The newsroom at our office is what my colleagues and I call our “classroom.” We sit with our desks lined up facing the “teacher” – our editor, Marg, who is in an office – and we do our “homework,” a.k.a. producing material for the newspaper.
Well, most of the time we produce material.
On Wednesdays after the papers are out, we come down off the stress of deadline and we have what we call episodes of “The Newsroom.” It’s basically our own make-believe version of “The Office,” that television reality show that really isn’t a reality show.
You see, we think we’re so amusing and interesting that we should have our own reality show and people would actually tune in to watch the inner workings of a newspaper office. There is drama and comedy, conflict and resolution. It’s a perfect recipe for entertaining TV — and probably lawsuits.
I should explain, we have a tendency to get a little jaded in this line of work and we sometimes make jokes about serious topics because it’s a release. But we think we’re hilarious.
Wednesdays start off with our morning staff meeting, where we straggle in and take our “reserved” seats around a large table. Whenever someone, usually a new person, sits in one of our seats, it throws off the entire balance of the meeting. So, sometimes we tell them to move. They’re also hazed into bringing donuts for the group to their first meeting. In these meetings, each of us tells the editor the articles we have planned for the week. This method frequently evokes commentary and discussion from the peanut gallery. And this is when things really start to get interesting.
Some of our unorthodox, and some would probably say undisciplined, behaviors include interrupting the person who’s talking to pepper them with questions about what they’re working on — because it’s news to us, chiming in with our own two-cents about their topic, veering off on tangents, and, believe it or not, we’re even helpful to each other when one of us provides back-story or relays the latest scuttlebutt. We occasionally have side conversations, sometimes related to the topic. In the group, we have a doodler, a spot-on and hilarious impersonator of cricket sounds when the group falls strangely silent, and a Brit — there’s one of those in every good sitcom or spy drama — we especially like the accent and foreign expressions. Amazingly, these meetings are typically quite productive.
Once we return to our desks, we continue with provocative, lively, and often loud discussions about current local and world events. For certain offices, some of these topics would be off limits. But we’re in the news business, so we consider it all our business. We can’t help it, we all have inquiring minds.
We also tell each other what to do when it comes to dealing with people, whether they’re interview subjects, sources, or family members. No one is off limits. The reporters come to a consensus, sometimes with input from the production folks, and problem solved. Although, much of this advice is strictly for the purpose of operating in a fantasy world and doesn’t really work in the real world.
Sometimes the teacher, I mean the editor, walks by and catches some of our banter out of context and wonders aloud “what the heck” we’re talking about.
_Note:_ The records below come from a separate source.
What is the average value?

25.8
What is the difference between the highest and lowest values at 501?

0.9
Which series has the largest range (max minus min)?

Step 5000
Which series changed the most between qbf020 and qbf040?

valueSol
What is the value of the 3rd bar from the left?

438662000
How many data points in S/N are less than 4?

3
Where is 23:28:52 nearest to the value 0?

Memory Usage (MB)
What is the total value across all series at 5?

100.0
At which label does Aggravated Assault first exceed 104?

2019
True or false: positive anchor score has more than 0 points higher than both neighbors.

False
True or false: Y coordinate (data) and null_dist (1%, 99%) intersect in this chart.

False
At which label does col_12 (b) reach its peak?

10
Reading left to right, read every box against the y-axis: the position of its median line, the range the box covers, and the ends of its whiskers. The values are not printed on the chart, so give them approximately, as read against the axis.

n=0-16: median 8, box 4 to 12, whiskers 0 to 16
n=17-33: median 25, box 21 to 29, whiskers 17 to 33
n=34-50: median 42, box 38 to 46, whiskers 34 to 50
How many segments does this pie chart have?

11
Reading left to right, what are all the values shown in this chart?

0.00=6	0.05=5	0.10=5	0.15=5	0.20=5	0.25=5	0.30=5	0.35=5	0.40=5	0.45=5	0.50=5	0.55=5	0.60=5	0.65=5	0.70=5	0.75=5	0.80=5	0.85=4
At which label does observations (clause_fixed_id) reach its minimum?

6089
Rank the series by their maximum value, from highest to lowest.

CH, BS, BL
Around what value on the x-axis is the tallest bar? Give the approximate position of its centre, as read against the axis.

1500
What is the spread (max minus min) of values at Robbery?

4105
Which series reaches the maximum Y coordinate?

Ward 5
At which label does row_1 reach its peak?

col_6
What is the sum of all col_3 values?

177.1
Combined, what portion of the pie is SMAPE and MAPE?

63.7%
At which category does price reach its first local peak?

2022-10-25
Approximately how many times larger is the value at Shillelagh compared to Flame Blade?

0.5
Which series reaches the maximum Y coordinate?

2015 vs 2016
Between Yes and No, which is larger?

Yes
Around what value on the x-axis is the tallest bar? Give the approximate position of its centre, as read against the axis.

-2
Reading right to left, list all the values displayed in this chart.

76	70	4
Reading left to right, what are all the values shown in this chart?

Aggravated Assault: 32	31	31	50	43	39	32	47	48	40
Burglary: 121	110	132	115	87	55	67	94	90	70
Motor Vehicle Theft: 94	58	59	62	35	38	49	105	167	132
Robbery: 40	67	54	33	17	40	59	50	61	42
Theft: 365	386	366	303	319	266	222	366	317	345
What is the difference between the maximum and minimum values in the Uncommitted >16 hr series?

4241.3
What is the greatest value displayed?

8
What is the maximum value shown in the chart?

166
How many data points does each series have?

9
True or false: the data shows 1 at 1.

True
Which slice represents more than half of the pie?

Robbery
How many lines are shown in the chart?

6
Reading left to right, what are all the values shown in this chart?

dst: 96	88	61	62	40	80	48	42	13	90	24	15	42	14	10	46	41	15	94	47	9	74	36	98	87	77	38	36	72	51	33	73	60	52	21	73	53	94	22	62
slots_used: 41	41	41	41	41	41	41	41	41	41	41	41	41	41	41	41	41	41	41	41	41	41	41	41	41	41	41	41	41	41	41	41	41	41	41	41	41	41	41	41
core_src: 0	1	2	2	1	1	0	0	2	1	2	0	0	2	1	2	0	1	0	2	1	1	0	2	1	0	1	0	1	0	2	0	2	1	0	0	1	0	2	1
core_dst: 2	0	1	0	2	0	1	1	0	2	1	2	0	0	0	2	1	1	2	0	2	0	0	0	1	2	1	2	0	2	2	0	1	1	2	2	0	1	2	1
A lot of the time she follows that with, “on second thought, I don’t want to know” and we erupt with sinister laughter. Sometimes she comes out of her office like Lou Grant and tells us to be quiet and get to work. It’s true.
In case you hadn’t noticed, we’re a rather motley crew. Our personalities and backgrounds are very diverse and these traits come to light and co-mingle in the staff meetings and ultimately, the inner sanctum of the newsroom.
We have a romance author who challenges our editor to print her colorful reports of certain news because “it makes it more interesting” — even though it may be totally inappropriate for print. Sometimes she inserts such color in an effort to see if our editor will catch it — and gets thwarted. We have a former cop on staff, too, but we all know that cops hate reporters. He tells us regularly. We have one staffer who’s resigned and returned to this place, in different incarnations, multiple times. Another is a secretive type who guards privacy like a national secret.
We all have our own quirks and ticks — I don’t have enough room here to talk about the production staff or the folks in advertising — and political views with varying degrees and branches of conservatism to liberalism. We strongly disagree on a number of issues but somehow we’ve managed to come up with the cures to all society’s ills — we just can’t put it in print.
And that concludes this episode of The Newsroom.